Figure 11. Robots forming a distribution of three Gaussian distributions having means (x, y) = (80, 70), (170, 150), (200, 200), spreads (x, y) = (60, 40), (30, 80), (40, 80) and Amplitudes 100, 45, and 80 respectively.

Another simulated pollutant profile generated by adding three Gaussian functions of randomly chosen parameters: means (x, y) = (80, 70), (170, 150), (200, 200), spreads (x, y) = (60, 40), (30, 80), (40, 80) and amplitudes = 100, 45 and 80 respectively were used as in Figure 11. It was observed that the approach enabled the agents to distribute according to the simulated pollutant’s profile.

4.2. Multi-Modal Gaussian Function

Using the approach discussed in Section 3.2, tests on multimodal Gaussian functions generated by C = 160+ (x² – 150cos(2πxP₁) + y² – 150cos(2πyP₂)) were carried out with P₁ = P₂ = 0.065. During these experiments, 100 agents were deployed with sensor readings for the agents normalized between the ranges of 0 to 100 as that is the range that the Genetic Algorithm was designed to handle. A higher number of agents were deployed because of the nature of the pollutant profile.
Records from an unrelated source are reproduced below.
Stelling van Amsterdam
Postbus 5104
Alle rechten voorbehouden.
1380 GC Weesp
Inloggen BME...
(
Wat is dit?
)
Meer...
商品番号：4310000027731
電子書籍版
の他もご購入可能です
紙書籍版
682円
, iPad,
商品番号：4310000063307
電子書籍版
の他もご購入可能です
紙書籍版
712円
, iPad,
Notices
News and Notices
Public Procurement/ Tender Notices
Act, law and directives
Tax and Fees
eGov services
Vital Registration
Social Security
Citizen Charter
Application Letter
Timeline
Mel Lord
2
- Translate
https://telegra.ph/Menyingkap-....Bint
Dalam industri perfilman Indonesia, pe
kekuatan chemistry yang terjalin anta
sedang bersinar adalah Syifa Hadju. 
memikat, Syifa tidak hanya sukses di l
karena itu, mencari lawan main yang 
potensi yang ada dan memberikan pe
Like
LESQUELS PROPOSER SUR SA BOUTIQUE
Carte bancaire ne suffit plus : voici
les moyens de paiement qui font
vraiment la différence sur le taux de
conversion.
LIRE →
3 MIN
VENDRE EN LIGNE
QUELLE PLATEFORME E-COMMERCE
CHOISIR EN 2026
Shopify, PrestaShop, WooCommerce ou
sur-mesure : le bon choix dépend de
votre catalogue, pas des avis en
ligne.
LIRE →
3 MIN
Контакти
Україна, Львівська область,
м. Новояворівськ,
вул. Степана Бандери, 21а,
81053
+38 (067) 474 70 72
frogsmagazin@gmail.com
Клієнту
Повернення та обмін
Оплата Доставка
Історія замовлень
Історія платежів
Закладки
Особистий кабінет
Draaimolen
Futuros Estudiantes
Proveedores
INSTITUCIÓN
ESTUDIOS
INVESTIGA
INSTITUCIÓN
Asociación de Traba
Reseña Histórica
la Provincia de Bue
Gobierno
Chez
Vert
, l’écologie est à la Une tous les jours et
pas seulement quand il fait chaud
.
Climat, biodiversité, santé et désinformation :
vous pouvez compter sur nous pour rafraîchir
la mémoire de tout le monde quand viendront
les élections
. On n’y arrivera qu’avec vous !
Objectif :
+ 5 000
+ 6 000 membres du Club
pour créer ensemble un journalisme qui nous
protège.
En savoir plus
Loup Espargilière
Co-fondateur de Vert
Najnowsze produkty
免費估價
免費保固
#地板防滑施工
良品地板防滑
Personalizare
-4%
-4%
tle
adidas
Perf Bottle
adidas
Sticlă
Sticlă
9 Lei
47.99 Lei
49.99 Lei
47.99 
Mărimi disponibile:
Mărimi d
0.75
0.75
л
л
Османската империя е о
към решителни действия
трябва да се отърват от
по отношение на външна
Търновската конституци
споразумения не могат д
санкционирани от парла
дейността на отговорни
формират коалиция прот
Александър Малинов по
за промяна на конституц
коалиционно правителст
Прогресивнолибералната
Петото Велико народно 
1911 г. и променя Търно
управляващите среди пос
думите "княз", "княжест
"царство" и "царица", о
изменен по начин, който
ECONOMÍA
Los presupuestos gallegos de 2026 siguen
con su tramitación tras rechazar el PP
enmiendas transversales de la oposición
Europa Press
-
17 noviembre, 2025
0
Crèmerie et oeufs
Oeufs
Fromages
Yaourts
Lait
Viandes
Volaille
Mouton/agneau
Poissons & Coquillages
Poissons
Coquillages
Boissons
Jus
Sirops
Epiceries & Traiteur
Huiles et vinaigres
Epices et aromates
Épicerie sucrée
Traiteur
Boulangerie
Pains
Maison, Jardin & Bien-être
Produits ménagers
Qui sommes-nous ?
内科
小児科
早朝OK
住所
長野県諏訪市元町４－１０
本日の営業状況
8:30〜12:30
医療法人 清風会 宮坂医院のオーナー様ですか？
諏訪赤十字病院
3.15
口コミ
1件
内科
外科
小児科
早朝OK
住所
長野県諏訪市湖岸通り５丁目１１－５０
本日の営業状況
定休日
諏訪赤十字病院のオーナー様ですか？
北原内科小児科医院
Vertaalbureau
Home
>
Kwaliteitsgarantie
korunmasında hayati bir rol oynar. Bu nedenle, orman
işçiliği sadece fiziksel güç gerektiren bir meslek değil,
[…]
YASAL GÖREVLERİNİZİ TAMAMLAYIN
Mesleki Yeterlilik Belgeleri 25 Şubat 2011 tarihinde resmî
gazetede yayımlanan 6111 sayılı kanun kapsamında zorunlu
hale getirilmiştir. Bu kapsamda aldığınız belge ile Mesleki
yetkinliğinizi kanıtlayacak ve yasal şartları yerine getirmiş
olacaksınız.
As can be observed in Figure 12, 60 of the agents were able of form the shape of the pollutant to a limited extent with the dips in the multimodal function seen in the agents distribution at (x, y) = (2.5, 16) and (x, y) = (15, 16). The rest of the agents were exploring the environment.

Figure 12. Robots forming a distribution of a complex multimodal function having global maximum (x, y) = (10, 10).

Figure 12. Robots forming a distribution of a complex multimodal function having global maximum (x, y) = (10, 10).

5. Conclusion

As discussed in the introduction of this paper, this work consisted of two parts: the first part uses a swarm of robots to provide a visual representation of a noisy static pollutant. For this, the method in this work relied on using the bacterium behaviour, flocking behaviour, and a velocity function. However, this part relied on choosing an appropriate value for v_k in the velocity function. It was shown that the proposed method could be classified into the ant robotics category due to its limited communication capability, memory, and computational requirement. As a result, according to present knowledge, this is one of the first pieces of work that use ant robotics to create a visual representation of an invisible pollutant.

The second part of this work is the development of a feedback system that used the error between the standard deviation of the swarm member positions and the pollutant profile to choose an appropriate value for v_k. The standard deviation of the pollutant profile was estimated by using a computationally efficient model based Genetic Algorithm that relied on the parallelism offered by the swarm to reach a consensus among swarm members when the pollutant profile became more challenging.

However, the implementation of Genetic Algorithm takes the agents out of the scope of ant robotics because of the amount of memory elements that would be required to store the gene pool alone. In addition, noise would adversely affect the estimation of the Genetic Algorithm which raises the question of whether an alternative scheme that is less affected by noise can be developed. A cooling scheme borrowed from the theory of Simulated Annealing might offer promising results and this would be the task of future investigations.

Other areas to be investigated include: Estimating swarm convergence time to a pollutant profile and studying the effect of dynamic cleaning of the pollutant on the proposed approach upon encounter.